▶ SELECTED EXCERPT:
Hearing of the
Subcommittee on Rules and Organization of the House
Subcommittee hearing on "The Government Performance and Results Act and the Legislative Process of House Committees."
Executive Associate Director & Controller,
U.S. Office of Management & Budget
Mr. Chairman, I appreciate the opportunity to appear before this Subcommittee, and commend the Committee on its review of the Government Performance and Results Act.
Why GPRA Matters
As one who has worked both in business and government, I am respectful both of the similarities and the differences between the two. Unlike business, government is not measured by a profit margin. Whereas the health of any business will ultimately be judged by a comparison of revenues and costs, in government that comparison is simply not meaningful. In no case is a government agency or program established solely or even primarily with the goal of maximizing net receipts. The purposes of government are far more varied: to provide for our common defense, to help those who cannot afford to help themselves, to protect our environment, and dozens of other purposes.
That's why GPRA matters: it forces all of us -- from agency managers to OMB and Congress -- who are responsible for stewarding the public's resources to focus on our "bottom line", performance and results. It requires agencies to create goals and performance standards, and to establish measures so we know whether and how we met them. GPRA reinforces accountability: What results are we as managers and decisionmakers getting? How well are we doing in implementing programs? GPRA helps us tell the American public what we are getting from our government.
In one sense, what GPRA requires is not new. We have always asked for, and used, performance information. In our role as stewards of the efficient use of resources, both OMB and Congress have always sought to know what programs actually do. We have always asked "How many people are helped?", "How long will it take to complete a project?" and "What effects will this program actually have?' Nonetheless, GPRA does establish an objective, a process, and a language with which to communicate about performance and results. The objective is clarity about the actions and effects of government programs. The process is the creation and review of strategic plans, performance plans, and performance reports. The language is the vocabulary of inputs, outputs, and outcomes: by using these processes and this language, we constantly challenge ourselves to tie decisions about resources and program management to actual performance and results.
My testimony today will focus on OMB's and agencies' experience in developing and applying performance information to budget and program reviews, and the lessons we've learned from it. I discuss this experience hoping that the lessons we have learned will be helpful to the Congress. OMB's work at implementing GPRA have been intensive and longstanding. Each year, we have worked to improve and use agency performance information in our internal discussions on agency funding levels. At the same time, we've worked actively with agencies to improve their performance plans and to increase their own use of GPRA information. Within OMB, the same analysts who work on a particular agency's budget and management issues every day also review the agency's performance reports and work with the agency on GPRA implementation.
How Congress uses the information provided by agencies under GPRA is, obviously, a matter for Congress to decide. Nonetheless, OMB's own experience may be helpful. OMB in its oversight role must, like the Congress, review agency activities. Like the Congress, we do so with a relatively small staff. And, like the Congress, we are always looking for accurate information.

▶ GIVEN INFORMATION:
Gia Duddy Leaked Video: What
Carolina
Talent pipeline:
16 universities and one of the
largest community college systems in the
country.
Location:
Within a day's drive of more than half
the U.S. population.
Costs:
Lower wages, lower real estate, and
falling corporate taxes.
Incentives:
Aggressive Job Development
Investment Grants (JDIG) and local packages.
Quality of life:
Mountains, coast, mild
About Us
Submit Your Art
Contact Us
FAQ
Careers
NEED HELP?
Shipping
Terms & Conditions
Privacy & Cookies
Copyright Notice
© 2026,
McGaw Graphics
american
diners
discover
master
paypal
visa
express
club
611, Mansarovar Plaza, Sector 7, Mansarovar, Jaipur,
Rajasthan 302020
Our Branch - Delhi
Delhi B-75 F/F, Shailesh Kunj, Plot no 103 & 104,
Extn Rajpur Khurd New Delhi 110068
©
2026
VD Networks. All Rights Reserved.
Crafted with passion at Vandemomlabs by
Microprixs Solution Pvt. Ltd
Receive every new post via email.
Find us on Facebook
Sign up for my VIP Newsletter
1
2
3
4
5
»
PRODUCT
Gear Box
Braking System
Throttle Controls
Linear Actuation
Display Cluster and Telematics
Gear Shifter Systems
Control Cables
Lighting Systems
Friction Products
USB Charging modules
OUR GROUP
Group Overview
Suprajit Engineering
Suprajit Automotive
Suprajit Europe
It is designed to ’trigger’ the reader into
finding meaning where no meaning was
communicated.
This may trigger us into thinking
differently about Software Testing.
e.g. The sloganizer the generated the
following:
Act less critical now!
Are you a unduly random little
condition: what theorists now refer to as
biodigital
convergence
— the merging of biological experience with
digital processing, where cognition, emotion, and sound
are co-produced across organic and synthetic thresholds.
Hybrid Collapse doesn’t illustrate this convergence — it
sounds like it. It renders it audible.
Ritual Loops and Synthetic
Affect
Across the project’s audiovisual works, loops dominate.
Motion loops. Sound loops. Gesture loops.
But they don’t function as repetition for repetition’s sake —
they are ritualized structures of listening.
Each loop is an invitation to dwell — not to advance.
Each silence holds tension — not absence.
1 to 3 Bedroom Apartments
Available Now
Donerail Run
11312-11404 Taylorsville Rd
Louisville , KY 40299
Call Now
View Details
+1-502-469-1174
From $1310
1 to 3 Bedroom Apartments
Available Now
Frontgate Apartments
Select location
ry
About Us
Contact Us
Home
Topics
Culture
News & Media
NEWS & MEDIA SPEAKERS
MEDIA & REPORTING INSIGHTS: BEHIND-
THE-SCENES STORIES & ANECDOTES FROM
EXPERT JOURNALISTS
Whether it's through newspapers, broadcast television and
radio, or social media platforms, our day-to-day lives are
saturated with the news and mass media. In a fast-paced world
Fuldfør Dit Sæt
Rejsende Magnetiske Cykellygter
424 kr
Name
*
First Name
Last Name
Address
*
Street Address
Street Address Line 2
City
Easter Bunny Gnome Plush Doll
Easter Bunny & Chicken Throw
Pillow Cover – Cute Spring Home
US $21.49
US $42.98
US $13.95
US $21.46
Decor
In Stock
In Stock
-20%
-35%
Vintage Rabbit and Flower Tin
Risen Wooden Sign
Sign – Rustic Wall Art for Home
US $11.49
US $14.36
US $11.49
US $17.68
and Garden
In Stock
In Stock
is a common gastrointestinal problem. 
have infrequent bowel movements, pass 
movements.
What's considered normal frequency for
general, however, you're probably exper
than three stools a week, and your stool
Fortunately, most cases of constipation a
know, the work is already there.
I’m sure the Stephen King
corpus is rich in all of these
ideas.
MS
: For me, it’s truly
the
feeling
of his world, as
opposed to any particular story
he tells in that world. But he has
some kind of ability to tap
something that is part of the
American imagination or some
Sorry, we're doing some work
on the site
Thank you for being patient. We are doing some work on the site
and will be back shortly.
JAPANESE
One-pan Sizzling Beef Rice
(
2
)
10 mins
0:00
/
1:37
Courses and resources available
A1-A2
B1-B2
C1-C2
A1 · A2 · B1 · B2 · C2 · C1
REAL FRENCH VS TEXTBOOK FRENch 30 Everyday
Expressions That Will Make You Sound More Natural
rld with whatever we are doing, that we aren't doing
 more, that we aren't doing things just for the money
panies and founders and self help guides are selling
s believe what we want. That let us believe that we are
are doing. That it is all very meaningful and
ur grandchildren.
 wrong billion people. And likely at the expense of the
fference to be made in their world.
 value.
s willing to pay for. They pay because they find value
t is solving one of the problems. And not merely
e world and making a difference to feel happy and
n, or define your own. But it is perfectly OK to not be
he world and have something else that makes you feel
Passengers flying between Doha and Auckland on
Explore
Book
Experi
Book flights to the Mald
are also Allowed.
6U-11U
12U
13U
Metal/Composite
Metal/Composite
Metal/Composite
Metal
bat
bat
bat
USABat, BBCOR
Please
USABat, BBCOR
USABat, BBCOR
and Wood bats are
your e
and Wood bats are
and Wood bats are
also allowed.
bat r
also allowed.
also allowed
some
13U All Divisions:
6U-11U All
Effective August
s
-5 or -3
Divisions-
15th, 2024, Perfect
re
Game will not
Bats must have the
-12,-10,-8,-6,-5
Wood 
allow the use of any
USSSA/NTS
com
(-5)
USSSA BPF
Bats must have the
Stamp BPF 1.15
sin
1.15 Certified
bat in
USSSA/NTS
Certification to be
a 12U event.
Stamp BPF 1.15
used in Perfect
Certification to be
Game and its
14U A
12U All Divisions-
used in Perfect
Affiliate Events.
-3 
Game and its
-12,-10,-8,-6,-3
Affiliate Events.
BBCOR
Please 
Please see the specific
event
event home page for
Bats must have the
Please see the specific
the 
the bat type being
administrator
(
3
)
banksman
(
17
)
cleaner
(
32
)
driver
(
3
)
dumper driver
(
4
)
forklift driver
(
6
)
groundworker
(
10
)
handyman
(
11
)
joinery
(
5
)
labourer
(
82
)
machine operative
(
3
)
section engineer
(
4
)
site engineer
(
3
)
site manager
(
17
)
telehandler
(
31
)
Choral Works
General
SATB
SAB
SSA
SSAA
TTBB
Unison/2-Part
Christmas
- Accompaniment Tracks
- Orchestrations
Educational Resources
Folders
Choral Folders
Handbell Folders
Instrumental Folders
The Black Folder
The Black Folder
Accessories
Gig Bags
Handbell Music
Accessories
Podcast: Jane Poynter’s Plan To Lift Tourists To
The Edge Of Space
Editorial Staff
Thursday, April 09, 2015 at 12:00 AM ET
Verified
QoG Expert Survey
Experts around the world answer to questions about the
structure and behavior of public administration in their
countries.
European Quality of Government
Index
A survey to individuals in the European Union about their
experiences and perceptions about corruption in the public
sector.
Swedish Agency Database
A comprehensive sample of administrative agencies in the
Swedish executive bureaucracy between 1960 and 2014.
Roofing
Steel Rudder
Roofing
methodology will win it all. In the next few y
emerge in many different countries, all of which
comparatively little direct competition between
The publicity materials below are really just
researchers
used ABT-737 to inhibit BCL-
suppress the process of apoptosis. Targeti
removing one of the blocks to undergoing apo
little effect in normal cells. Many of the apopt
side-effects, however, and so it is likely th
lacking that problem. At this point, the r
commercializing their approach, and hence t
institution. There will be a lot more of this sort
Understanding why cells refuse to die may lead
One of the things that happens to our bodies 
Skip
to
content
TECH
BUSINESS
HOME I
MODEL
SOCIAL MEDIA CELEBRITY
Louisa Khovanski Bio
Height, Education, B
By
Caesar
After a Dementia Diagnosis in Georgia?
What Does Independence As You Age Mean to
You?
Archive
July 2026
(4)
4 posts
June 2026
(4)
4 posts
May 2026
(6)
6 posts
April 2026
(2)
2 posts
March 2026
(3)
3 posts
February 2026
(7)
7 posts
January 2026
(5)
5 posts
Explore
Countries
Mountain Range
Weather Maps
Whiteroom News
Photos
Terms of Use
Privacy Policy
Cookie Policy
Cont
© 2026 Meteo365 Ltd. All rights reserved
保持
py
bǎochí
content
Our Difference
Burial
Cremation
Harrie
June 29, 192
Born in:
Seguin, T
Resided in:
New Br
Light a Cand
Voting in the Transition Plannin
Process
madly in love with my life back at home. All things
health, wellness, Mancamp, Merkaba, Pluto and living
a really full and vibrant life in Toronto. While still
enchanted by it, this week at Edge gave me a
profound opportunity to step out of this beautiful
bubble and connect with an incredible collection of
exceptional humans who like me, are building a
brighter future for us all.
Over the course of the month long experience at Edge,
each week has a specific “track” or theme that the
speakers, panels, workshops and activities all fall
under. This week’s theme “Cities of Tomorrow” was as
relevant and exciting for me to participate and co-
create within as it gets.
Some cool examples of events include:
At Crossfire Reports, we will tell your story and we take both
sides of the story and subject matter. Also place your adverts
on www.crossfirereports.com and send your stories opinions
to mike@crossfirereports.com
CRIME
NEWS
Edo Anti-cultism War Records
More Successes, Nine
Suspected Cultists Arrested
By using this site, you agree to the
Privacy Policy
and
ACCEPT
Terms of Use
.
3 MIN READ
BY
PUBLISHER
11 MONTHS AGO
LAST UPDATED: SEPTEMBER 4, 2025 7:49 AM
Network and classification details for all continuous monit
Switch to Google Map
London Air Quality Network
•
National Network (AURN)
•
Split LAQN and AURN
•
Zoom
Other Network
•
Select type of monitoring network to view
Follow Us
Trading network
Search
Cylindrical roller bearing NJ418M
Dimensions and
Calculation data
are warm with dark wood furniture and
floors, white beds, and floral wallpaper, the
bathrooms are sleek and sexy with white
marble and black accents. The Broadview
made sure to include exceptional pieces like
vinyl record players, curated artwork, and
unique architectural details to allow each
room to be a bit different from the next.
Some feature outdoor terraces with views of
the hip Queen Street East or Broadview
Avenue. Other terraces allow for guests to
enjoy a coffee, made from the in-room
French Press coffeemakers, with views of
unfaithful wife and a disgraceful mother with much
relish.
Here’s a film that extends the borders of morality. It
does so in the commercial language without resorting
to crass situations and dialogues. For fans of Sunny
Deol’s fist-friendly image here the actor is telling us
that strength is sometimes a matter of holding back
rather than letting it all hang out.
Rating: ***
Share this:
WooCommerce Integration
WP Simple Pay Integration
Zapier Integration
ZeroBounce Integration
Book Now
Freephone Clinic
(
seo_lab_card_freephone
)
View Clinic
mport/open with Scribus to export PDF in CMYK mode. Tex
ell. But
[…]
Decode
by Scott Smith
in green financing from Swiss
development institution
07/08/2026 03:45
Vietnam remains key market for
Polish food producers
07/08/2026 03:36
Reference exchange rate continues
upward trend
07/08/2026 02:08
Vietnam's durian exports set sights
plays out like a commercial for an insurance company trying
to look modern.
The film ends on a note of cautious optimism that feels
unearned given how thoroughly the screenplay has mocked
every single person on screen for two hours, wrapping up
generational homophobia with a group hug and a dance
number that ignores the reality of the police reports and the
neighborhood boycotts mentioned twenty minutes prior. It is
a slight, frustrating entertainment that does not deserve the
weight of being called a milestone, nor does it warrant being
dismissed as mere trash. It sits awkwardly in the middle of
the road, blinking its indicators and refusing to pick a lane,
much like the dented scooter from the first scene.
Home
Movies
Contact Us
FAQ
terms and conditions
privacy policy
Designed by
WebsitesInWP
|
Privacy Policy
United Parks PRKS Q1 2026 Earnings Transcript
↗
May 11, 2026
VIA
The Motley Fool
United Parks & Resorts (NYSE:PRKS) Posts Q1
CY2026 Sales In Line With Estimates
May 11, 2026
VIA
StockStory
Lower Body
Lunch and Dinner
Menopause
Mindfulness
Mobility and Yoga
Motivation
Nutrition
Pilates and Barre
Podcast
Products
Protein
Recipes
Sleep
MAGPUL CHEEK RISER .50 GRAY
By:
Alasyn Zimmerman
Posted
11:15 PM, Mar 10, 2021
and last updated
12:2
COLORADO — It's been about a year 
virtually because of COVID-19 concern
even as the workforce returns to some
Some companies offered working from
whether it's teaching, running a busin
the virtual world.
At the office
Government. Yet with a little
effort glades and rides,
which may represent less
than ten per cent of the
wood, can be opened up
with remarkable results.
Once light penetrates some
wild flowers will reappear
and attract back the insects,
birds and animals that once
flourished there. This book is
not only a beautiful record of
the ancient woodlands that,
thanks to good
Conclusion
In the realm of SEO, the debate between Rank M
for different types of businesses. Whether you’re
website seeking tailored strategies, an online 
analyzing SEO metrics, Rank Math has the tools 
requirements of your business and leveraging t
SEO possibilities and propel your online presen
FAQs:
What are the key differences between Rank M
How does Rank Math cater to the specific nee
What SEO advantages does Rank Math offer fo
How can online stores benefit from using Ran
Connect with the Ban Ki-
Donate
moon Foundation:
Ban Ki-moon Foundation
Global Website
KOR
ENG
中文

▶ TASK STATEMENT:
According to the testimony on GPRA, what three things does GPRA establish for communicating about performance and results? Answer from the testimony alone, not from the records.

▶ RESPONSE FOR THIS EXERCISE:
An objective, a process, and a language.